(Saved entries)
====
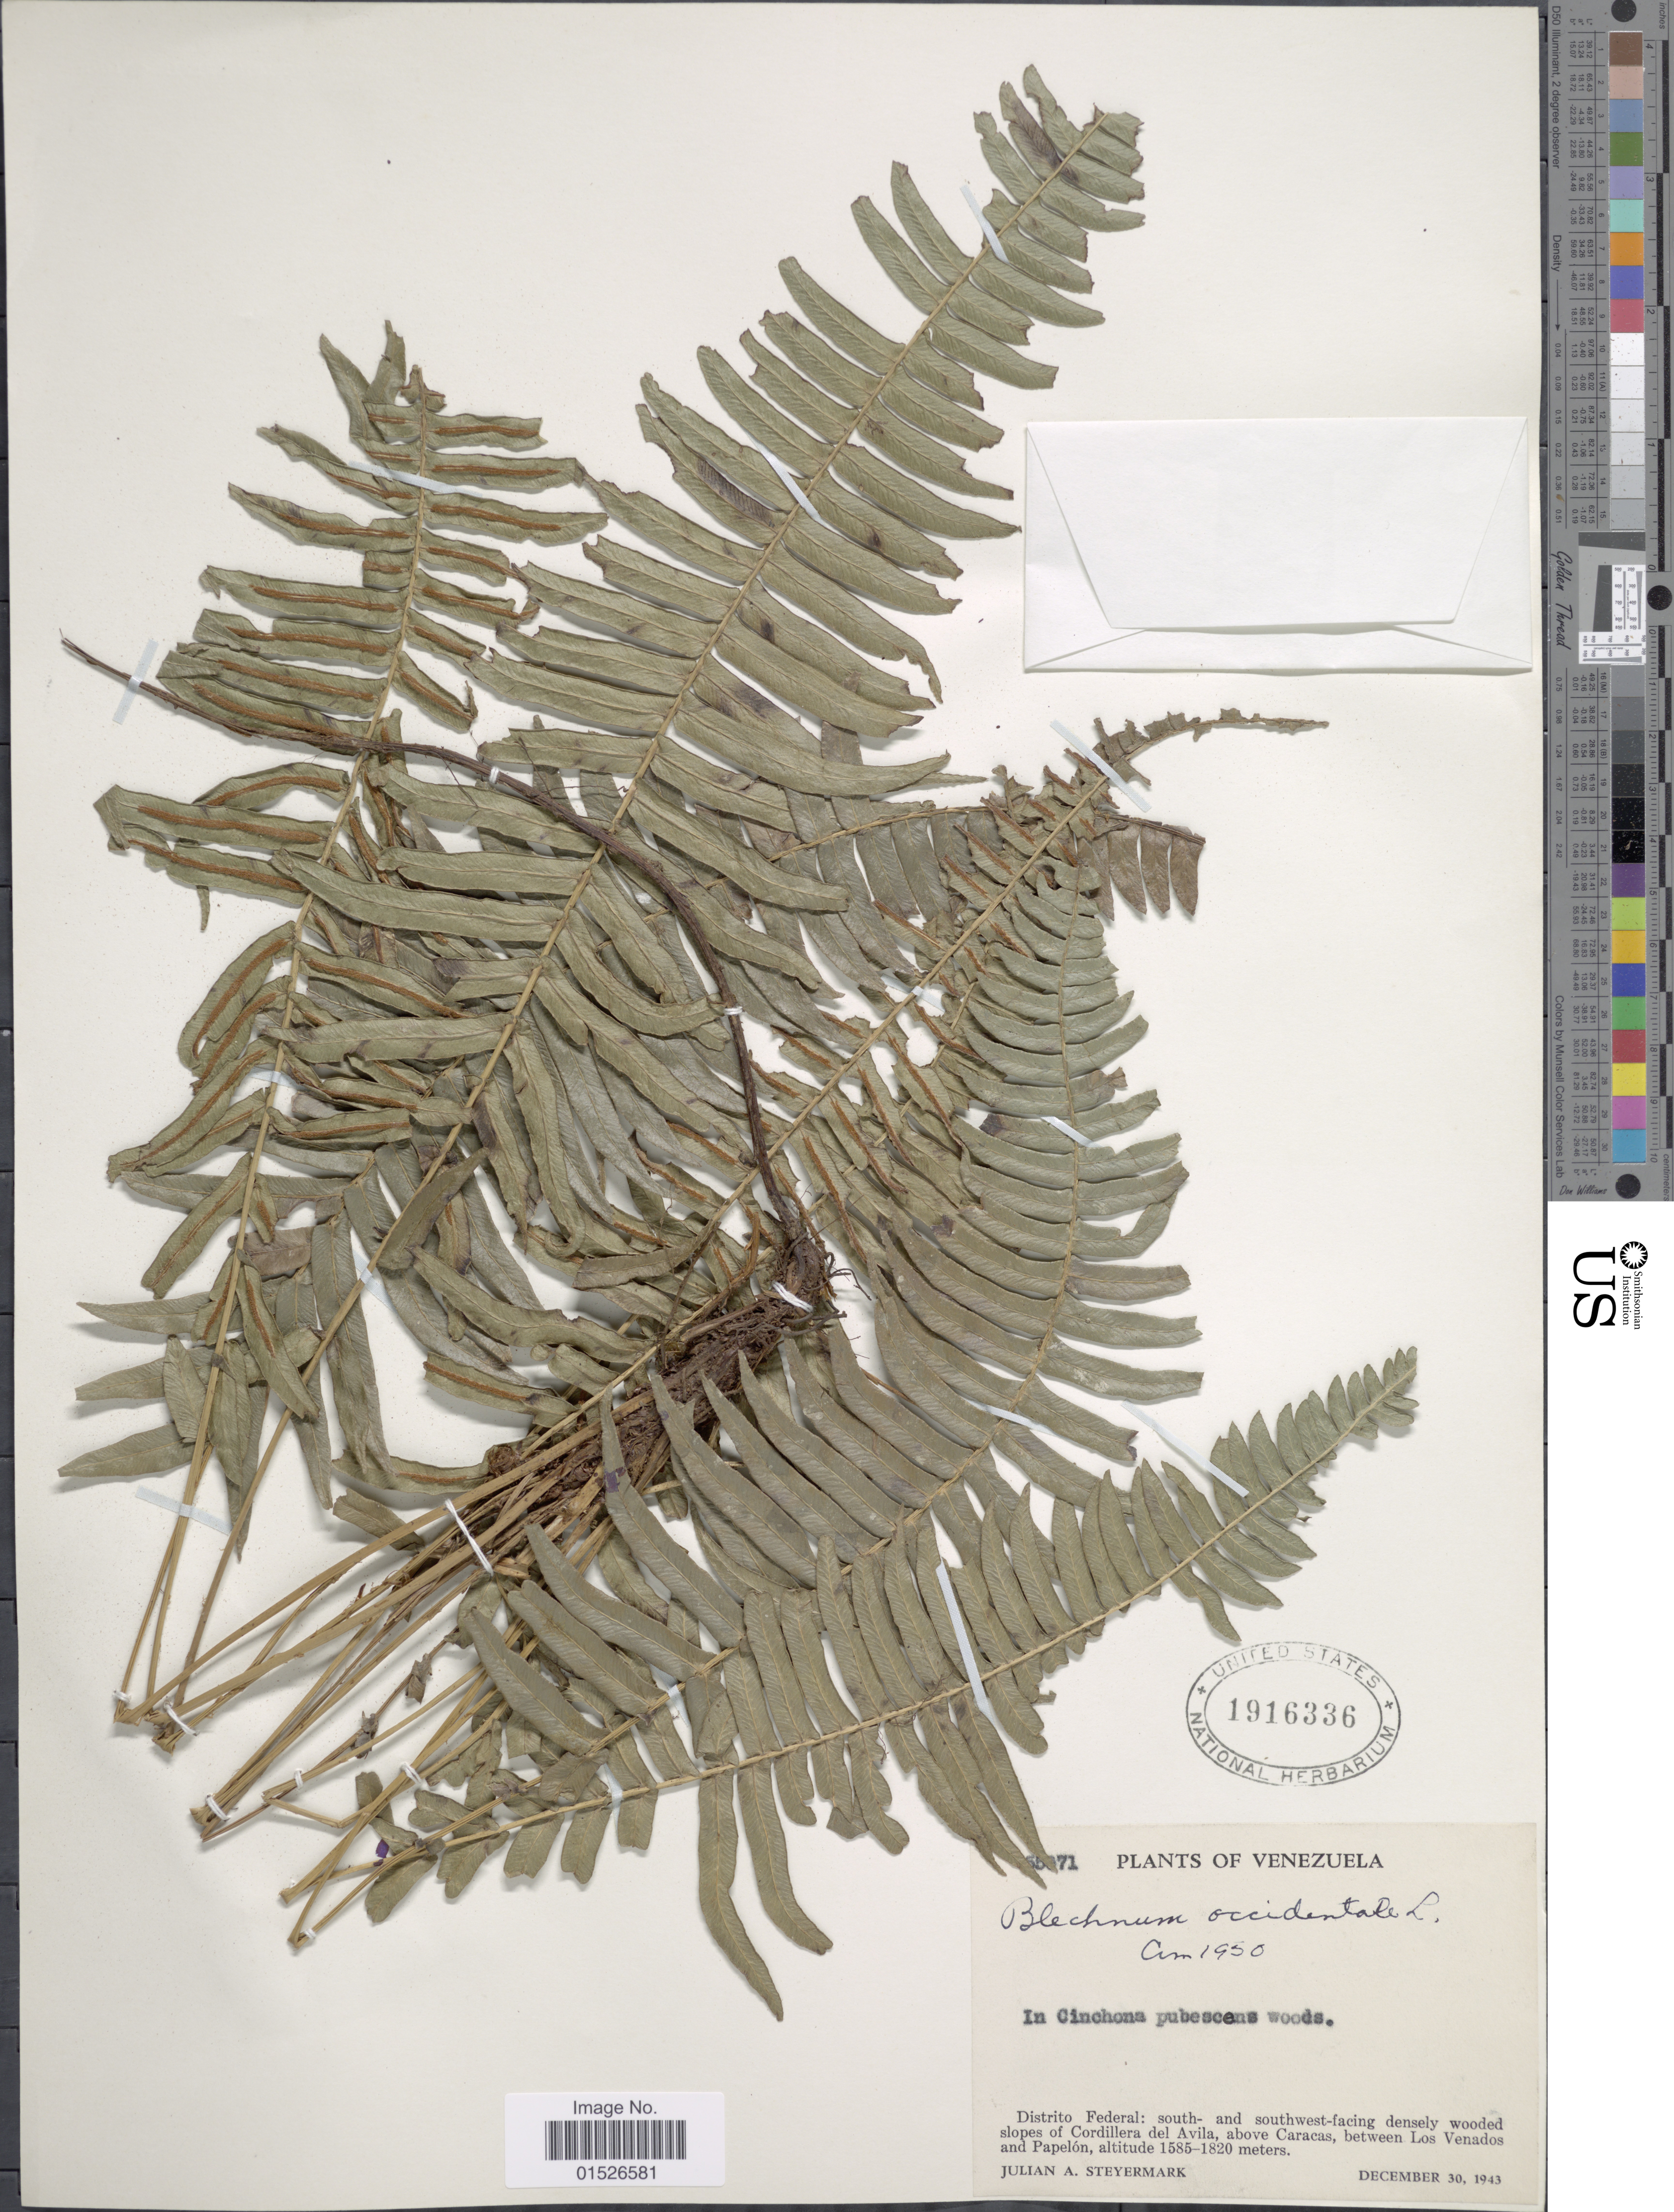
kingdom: Plantae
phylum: Tracheophyta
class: Polypodiopsida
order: Polypodiales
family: Blechnaceae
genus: Blechnum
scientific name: Blechnum occidentale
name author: L.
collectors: J. Steyermark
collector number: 71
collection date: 1943-12-30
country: Venezuela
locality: Distrito Federal: south- and southwest-facing densely wooded slopes of Cordillera del Avilla, above Caracas, between Los Venados and Papelon.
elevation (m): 1585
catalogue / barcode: US 1916336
====
YOUR TASK
Copy every line of the saved entries above word for word, leaving the picture out.

SOLUTION FOR THIS EXERCISE
kingdom: Plantae
phylum: Tracheophyta
class: Polypodiopsida
order: Polypodiales
family: Blechnaceae
genus: Blechnum
scientific name: Blechnum occidentale
name author: L.
collectors: J. Steyermark
collector number: 71
collection date: 1943-12-30
country: Venezuela
locality: Distrito Federal: south- and southwest-facing densely wooded slopes of Cordillera del Avilla, above Caracas, between Los Venados and Papelon.
elevation (m): 1585
catalogue / barcode: US 1916336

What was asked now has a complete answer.